▸ **PROBLEMS AND TASKS**
1. Rewrite the R tutorial text between "Please also read" and "as from excel.", inclusive, swapping "excel" for "Microsoft Excel" wherever it appears.
2. Pick out every line of the rows that contains the string "scientific", matching its case.

In this tutorial we will try our hands on a very basic 2 variable linear regression using R. We will also learn how to interpret output given by R and tryout various visualizations required for interpreting simple Linear regression.
Please also read though following Tutorials to get more familiarity on R and Linear regression background.
R : Basic Data Analysis – Part 1
R Tutorial : Intermediate Data Analysis – Part 2
Tutorial : Concept of Linearity in Linear Regression
Tutorial : Linear Regression Construct
Technique : 2 variable Linear Regression
When to use : When our output variable is numeric
No of variables : 2
Model Readability : High
For this tutorial we will be using csv version of the excel file uploaded here INCOME-SAVINGS . As always please save the file and then convert it to .csv using save as from excel.

▸ **SUPPLIED RECORDS**
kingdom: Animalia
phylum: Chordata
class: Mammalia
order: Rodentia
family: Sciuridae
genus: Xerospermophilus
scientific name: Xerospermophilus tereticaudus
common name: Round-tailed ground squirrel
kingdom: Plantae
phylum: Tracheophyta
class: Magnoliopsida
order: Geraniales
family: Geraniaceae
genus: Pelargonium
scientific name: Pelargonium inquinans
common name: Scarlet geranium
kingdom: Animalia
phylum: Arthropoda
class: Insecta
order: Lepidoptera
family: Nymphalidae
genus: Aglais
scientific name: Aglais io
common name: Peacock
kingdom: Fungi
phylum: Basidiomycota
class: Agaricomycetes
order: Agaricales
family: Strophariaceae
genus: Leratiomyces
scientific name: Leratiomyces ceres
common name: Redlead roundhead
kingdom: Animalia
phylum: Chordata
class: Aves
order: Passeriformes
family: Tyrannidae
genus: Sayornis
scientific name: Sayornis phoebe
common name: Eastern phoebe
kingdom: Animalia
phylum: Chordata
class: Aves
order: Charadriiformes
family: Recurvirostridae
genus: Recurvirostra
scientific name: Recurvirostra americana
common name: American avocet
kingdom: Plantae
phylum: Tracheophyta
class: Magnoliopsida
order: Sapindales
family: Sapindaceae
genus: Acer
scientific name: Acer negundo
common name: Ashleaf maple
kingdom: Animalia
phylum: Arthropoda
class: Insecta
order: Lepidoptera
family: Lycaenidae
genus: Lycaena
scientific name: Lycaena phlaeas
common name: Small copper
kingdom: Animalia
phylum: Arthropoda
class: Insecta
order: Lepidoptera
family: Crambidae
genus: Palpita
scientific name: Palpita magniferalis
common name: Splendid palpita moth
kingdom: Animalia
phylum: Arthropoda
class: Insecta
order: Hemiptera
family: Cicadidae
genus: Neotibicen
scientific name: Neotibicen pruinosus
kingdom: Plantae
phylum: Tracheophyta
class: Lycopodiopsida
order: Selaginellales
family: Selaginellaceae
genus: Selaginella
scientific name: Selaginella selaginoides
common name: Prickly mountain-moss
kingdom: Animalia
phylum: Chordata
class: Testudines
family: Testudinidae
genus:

▸ **PER-TASK OUTPUTS**
1.
Please also read though following Tutorials to get more familiarity on R and Linear regression background.
R : Basic Data Analysis – Part 1
R Tutorial : Intermediate Data Analysis – Part 2
Tutorial : Concept of Linearity in Linear Regression
Tutorial : Linear Regression Construct
Technique : 2 variable Linear Regression
When to use : When our output variable is numeric
No of variables : 2
Model Readability : High
For this tutorial we will be using csv version of the Microsoft Excel file uploaded here INCOME-SAVINGS . As always please save the file and then convert it to .csv using save as from Microsoft Excel.

2.
scientific name: Xerospermophilus tereticaudus
scientific name: Pelargonium inquinans
scientific name: Aglais io
scientific name: Leratiomyces ceres
scientific name: Sayornis phoebe
scientific name: Recurvirostra americana
scientific name: Acer negundo
scientific name: Lycaena phlaeas
scientific name: Palpita magniferalis
scientific name: Neotibicen pruinosus
scientific name: Selaginella selaginoides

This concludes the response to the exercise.